- [How to complete this task]: Return nothing but the lines from the line containing "iva de impunidad ni desaparece por el" through the last line of the records, reproduced exactly.

Extracted records:

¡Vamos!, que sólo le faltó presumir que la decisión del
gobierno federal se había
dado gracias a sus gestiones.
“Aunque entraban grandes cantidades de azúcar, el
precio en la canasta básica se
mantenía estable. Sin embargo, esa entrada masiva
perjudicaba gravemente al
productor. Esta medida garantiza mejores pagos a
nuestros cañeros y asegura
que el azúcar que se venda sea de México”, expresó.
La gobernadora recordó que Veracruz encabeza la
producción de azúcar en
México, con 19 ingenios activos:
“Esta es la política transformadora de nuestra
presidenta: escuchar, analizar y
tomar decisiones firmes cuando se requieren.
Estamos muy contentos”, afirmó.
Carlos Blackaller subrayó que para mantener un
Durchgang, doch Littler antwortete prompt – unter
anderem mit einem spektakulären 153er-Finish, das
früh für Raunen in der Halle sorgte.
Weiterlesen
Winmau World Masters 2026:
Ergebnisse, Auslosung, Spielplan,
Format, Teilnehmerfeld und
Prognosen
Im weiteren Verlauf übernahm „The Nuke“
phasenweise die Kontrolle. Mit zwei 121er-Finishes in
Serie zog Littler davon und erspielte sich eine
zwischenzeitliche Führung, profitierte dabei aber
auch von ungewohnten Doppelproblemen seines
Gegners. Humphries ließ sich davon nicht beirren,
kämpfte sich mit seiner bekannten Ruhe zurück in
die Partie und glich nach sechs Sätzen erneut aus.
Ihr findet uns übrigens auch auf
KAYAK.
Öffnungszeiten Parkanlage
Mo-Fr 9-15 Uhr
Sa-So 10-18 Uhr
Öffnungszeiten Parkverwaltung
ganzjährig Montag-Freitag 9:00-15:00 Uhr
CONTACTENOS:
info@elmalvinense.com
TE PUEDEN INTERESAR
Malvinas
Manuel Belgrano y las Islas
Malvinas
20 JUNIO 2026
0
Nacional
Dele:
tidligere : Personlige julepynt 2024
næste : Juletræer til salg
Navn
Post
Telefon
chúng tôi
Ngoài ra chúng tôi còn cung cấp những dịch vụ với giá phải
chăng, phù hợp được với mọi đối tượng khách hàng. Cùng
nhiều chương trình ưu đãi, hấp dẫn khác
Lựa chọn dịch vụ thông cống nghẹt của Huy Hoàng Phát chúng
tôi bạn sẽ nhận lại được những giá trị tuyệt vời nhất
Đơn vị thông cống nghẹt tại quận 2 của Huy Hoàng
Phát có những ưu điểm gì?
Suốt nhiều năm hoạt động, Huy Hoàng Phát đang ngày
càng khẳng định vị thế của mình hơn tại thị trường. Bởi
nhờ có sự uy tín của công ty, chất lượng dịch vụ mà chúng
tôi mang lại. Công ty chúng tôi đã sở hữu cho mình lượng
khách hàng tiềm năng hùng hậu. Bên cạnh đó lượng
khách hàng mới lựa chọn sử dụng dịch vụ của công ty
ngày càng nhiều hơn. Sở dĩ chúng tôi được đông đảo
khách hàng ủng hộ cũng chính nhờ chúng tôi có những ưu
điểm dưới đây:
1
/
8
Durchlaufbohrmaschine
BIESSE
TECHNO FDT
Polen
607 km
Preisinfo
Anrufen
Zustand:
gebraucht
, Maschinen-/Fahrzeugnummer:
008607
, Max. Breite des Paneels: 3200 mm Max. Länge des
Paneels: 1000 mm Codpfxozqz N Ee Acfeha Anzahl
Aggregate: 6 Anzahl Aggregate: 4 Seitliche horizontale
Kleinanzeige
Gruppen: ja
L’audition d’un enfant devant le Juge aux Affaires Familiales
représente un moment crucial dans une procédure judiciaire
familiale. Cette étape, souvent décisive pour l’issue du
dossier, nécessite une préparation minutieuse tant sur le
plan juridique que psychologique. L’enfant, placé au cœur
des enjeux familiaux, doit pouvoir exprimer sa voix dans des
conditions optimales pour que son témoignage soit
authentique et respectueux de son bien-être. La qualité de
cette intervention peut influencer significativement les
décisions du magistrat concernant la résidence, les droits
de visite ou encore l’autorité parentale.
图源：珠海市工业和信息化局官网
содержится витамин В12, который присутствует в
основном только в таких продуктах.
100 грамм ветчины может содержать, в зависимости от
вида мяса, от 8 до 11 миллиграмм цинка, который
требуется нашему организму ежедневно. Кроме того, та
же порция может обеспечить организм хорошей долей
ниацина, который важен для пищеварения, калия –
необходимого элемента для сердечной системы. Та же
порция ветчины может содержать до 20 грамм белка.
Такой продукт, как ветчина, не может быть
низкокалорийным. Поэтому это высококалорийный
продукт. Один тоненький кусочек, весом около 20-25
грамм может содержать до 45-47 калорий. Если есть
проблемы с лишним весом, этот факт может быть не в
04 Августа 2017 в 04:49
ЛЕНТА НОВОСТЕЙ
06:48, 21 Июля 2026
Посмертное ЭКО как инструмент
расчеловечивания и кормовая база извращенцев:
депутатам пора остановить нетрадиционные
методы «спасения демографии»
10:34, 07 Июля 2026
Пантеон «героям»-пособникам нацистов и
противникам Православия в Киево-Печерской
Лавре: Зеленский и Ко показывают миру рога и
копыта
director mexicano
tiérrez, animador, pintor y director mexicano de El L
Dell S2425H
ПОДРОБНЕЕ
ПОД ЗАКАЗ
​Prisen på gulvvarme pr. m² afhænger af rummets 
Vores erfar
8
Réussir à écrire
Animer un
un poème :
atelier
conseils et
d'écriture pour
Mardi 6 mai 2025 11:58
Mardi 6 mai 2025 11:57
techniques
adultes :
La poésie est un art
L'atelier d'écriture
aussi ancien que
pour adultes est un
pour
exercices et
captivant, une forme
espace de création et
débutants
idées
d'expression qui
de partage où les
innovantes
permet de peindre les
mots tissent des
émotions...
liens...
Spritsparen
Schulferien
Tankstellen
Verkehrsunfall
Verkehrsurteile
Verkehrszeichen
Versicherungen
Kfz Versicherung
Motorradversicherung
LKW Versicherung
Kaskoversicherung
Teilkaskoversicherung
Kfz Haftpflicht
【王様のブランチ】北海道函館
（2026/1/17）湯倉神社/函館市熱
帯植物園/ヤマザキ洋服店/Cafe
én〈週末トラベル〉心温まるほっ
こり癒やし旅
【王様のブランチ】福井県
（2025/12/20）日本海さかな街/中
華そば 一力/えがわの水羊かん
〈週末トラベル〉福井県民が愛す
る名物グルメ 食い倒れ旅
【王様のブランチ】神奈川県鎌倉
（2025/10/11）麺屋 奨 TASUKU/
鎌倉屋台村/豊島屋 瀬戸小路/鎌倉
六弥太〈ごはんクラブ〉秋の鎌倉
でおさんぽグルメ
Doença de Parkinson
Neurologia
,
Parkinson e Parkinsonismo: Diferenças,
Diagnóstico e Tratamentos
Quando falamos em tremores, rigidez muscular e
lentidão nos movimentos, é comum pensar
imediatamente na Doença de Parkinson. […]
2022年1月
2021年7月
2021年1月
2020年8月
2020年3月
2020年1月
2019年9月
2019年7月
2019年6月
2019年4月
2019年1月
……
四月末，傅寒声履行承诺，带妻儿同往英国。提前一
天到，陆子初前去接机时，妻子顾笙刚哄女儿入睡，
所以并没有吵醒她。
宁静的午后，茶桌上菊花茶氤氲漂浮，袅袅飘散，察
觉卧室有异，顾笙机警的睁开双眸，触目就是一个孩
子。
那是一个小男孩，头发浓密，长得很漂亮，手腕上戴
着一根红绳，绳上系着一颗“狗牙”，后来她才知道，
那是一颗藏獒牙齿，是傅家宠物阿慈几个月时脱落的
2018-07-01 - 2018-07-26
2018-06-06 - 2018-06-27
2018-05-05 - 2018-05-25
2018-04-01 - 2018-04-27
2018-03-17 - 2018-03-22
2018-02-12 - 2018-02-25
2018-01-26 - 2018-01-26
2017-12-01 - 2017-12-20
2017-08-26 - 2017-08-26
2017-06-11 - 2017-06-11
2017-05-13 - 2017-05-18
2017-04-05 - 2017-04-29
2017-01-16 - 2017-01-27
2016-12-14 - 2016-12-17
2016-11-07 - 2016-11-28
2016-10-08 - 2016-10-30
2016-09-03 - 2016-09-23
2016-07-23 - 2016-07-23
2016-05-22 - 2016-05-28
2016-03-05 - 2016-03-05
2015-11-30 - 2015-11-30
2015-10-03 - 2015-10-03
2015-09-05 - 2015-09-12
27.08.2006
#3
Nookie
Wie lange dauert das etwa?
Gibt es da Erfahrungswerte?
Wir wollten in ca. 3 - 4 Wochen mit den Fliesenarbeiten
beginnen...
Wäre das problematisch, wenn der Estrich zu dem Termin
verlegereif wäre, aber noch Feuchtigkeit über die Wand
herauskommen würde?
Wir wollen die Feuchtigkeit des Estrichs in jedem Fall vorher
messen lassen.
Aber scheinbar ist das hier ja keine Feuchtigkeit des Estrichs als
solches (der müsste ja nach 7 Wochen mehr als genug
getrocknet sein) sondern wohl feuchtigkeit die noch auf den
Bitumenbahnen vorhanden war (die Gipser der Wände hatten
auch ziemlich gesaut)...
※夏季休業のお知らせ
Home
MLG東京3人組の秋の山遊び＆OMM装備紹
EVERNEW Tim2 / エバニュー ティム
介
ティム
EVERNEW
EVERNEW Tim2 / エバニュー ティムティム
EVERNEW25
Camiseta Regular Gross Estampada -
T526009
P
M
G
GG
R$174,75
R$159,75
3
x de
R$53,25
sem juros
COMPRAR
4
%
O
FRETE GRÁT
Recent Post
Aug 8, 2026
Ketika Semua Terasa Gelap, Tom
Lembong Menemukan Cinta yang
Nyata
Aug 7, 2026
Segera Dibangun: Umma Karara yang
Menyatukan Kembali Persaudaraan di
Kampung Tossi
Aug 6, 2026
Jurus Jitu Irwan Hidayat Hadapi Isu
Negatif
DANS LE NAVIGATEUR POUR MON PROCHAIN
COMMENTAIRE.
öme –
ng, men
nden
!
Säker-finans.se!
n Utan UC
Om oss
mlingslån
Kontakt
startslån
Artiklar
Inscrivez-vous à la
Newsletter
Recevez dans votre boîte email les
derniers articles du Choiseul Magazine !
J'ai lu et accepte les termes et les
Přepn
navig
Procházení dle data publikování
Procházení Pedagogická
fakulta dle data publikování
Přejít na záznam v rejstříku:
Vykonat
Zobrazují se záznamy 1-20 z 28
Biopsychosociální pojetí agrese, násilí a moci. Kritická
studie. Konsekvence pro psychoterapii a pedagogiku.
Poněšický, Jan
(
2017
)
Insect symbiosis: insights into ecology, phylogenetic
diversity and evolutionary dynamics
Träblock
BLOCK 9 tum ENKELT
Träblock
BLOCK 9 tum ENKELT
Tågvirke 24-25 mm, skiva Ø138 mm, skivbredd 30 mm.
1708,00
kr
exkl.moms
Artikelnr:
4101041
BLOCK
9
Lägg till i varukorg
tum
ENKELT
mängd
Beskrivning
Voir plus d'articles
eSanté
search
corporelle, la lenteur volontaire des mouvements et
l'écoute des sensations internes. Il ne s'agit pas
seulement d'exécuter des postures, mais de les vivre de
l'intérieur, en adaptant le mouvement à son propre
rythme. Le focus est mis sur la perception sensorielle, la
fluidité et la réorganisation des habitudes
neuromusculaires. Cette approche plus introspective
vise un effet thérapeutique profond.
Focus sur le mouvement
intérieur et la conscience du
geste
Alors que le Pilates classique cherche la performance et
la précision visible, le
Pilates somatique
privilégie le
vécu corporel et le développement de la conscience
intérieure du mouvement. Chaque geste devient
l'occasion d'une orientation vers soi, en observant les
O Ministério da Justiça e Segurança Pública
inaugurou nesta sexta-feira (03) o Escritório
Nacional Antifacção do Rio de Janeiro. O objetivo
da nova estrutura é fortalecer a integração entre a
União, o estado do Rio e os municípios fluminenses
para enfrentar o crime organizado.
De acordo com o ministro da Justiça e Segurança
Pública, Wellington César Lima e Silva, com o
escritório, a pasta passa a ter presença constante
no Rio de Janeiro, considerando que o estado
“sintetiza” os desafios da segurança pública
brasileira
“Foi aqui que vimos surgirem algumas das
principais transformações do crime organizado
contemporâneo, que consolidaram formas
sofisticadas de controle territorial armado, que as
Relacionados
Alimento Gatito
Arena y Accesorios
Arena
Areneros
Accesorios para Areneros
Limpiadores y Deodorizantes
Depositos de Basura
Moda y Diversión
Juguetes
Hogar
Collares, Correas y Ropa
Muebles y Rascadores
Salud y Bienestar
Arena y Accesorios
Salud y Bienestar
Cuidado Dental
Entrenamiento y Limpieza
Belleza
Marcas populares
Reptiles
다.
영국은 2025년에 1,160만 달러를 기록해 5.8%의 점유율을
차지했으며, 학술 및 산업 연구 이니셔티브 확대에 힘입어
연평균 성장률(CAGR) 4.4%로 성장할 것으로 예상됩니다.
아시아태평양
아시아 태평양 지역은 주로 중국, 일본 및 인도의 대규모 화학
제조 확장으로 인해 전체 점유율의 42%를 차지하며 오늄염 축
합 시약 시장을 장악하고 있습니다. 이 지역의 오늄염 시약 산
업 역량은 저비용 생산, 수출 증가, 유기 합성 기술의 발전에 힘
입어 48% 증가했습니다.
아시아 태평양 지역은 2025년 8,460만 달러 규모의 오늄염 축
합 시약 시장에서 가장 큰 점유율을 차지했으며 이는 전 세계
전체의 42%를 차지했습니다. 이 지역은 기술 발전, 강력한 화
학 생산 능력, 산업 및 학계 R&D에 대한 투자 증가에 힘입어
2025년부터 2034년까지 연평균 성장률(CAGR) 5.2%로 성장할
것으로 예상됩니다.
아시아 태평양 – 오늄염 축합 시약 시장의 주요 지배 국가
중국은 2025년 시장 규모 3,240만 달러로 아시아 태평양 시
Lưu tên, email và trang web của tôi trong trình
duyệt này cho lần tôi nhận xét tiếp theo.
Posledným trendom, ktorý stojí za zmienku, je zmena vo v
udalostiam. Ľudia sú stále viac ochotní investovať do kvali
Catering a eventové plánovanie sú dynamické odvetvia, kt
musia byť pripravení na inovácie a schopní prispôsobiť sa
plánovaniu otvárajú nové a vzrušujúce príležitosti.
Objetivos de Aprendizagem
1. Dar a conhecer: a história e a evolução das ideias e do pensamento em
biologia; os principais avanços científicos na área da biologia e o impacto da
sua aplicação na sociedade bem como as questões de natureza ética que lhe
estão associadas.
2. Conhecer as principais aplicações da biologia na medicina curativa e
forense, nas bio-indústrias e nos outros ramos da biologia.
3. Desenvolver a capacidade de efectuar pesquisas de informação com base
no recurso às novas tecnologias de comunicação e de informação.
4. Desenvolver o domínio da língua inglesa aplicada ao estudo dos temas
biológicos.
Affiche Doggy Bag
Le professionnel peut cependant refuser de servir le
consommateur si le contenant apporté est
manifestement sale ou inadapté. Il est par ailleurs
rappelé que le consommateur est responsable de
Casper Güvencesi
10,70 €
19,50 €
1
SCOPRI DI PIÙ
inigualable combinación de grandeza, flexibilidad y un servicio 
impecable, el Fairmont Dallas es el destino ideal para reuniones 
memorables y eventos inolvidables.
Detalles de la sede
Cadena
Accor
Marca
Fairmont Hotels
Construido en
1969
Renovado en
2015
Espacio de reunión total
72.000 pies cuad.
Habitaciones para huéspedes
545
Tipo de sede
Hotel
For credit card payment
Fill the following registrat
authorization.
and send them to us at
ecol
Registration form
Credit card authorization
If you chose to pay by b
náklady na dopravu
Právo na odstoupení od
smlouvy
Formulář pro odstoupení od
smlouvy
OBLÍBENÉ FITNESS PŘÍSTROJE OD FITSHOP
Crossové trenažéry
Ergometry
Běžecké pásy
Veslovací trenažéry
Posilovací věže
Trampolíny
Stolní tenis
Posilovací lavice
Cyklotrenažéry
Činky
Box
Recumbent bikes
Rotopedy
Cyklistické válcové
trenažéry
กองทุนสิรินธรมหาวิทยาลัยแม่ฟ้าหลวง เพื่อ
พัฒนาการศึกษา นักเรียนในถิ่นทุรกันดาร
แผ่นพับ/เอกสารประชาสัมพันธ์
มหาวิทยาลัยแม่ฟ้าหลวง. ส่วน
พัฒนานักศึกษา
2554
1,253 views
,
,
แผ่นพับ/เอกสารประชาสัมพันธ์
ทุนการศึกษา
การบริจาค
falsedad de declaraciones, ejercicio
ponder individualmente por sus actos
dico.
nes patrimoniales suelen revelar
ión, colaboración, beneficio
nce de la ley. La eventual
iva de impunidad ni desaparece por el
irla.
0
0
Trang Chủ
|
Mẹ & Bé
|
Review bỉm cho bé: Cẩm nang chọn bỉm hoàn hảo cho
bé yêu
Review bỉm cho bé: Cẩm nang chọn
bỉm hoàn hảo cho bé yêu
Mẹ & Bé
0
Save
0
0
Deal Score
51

- [Response below]:
iva de impunidad ni desaparece por el
irla.
0
0
Trang Chủ
|
Mẹ & Bé
|
Review bỉm cho bé: Cẩm nang chọn bỉm hoàn hảo cho
bé yêu
Review bỉm cho bé: Cẩm nang chọn
bỉm hoàn hảo cho bé yêu
Mẹ & Bé
0
Save
0
0
Deal Score
51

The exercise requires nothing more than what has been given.